Working to Close the Gender Pay Gap

This post first appeared on Risk Management Monitor. Read the original article.

U.S. government regulators at the Equal Employment Opportunity Commission (EEOC) are requiring all private companies with over 100 workers to provide information including their workers’ genders, race and ethnicity as it relates to compensation. The EEOC uses this information, in part, to measure any pay gaps between employees that could be based on these characteristics. The EEOC instituted the requirement in 2016, and it covers about 70,000 employers and 54 million workers.

The Trump administration halted the rule’s implementation in 2017, but advocacy groups sued the EEOC, and in April, a federal district judge ordered its reinstatement. The rule requires that employers submit information about employees’ median pay and hours in various positions within the company, from sales staff to executives, both full-time and part-time. The policy is intended to make companies confront the actual data about their gender and racial pay gaps, which they may be reticent to do. Former EEOC commissioner Jenny Yang said, “Right now, there’s a strong incentive to not look under the hood, because if you find problems, many feel they’re under an obligation to immediately fix it, so they’d rather not.”

Not all companies are so unwilling to address the issue. For example, Nordstrom announced that it had achieved full pay equity, but that it was still working to ensure an equal share of men and women in leadership and top-paying jobs. Intel also announced “full representation” in its workforce—that the makeup of their workers mirrors the available talent pool—and pay equity for male and female employees.

At the same time, U.S. pension funds and investors are similarly applying pressure to companies over their pay gaps. The pension funds for the states of Connecticut, Minnesota and Oregon are reportedly pushing for companies to disclose information about the promotion and compensation gaps within their ranks, as are private investment firms. These investors see companies’ insufficient gender equality as a risk that affects their bottom line.
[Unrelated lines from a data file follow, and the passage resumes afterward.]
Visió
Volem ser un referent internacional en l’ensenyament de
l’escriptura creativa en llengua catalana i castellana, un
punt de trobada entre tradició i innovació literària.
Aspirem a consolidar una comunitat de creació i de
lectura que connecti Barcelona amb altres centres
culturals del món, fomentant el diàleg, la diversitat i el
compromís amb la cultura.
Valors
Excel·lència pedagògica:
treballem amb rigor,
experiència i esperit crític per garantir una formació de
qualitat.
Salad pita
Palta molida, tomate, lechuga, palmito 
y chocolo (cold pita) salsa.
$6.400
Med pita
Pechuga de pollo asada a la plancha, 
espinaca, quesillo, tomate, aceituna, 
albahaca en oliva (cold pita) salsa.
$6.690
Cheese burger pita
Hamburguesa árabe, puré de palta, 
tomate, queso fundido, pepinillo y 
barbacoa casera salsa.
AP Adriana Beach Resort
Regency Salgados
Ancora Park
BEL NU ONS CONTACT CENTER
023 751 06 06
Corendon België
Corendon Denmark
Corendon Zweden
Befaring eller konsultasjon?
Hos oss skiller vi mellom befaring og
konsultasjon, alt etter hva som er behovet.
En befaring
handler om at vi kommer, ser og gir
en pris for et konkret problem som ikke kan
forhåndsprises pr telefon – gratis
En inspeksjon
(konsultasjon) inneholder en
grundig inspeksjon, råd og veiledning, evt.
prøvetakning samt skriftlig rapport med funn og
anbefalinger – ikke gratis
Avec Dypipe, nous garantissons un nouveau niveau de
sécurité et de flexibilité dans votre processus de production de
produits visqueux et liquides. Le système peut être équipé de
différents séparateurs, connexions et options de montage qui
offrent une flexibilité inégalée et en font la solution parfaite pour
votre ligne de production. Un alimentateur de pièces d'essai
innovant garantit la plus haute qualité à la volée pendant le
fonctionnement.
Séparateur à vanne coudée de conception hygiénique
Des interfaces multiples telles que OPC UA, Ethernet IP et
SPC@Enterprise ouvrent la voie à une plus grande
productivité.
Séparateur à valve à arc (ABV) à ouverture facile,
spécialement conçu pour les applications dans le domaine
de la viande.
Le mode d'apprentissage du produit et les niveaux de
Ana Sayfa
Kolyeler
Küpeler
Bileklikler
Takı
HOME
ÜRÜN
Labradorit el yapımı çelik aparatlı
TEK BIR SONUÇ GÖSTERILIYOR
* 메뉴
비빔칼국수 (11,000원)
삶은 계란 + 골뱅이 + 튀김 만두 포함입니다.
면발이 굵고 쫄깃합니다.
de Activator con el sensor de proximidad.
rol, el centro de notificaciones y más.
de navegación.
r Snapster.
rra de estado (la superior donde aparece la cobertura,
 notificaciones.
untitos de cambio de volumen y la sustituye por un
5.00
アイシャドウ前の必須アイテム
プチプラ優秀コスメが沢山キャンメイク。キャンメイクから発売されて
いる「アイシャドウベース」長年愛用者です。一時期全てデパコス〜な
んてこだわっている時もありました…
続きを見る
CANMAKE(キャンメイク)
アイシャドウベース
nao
Tobias Read, treasurer of Oregon, told the Financial Times, “Gender equality, if we are not paying attention to that as a risk, we are not living up to our fiduciary responsibilities.”

Investment firm Arjuna Capital has filed multiple shareholder proposals to the various companies it invests in, asking for them to disclose median pay information related to gender and race. In response, Citigroup disclosed that its female employees make 29% less than their male colleagues, and pledged to continue working to increase representation of women and minorities within the company. Famously, the firm State Street Global Advisors put a bronze statue of a small girl near the Wall Street bull to raise awareness of index funds of companies that have gender-diverse leadership. Reportedly, as a result of the publicity, hundreds of companies worldwide moved to add at least one woman to their boards.

Investors making decisions based on environmental, social and governance (ESG) factors has been a growing trend, as Risk Management reported in the May article “Getting Serious About ESG Risks.” As that article stated, investors have used their clout to make companies focus on issues like climate change, and start considering not only the affect that environmental changes have on the business, but also the effect the company’s operations have on the environment. These considerations are changing risk managers’ evaluations and calculations of their companies’ risk profiles, and slowly changing companies’ gender diversity.

A lack of gender equality in pay or representation can not only lead to reputational damage for a company, but companies that do not have diverse workforces at all levels can miss out on the innovation that diversity and inclusion can bring. And this does not just mean bodies in the room—it means actually listening to different voices from different groups of people.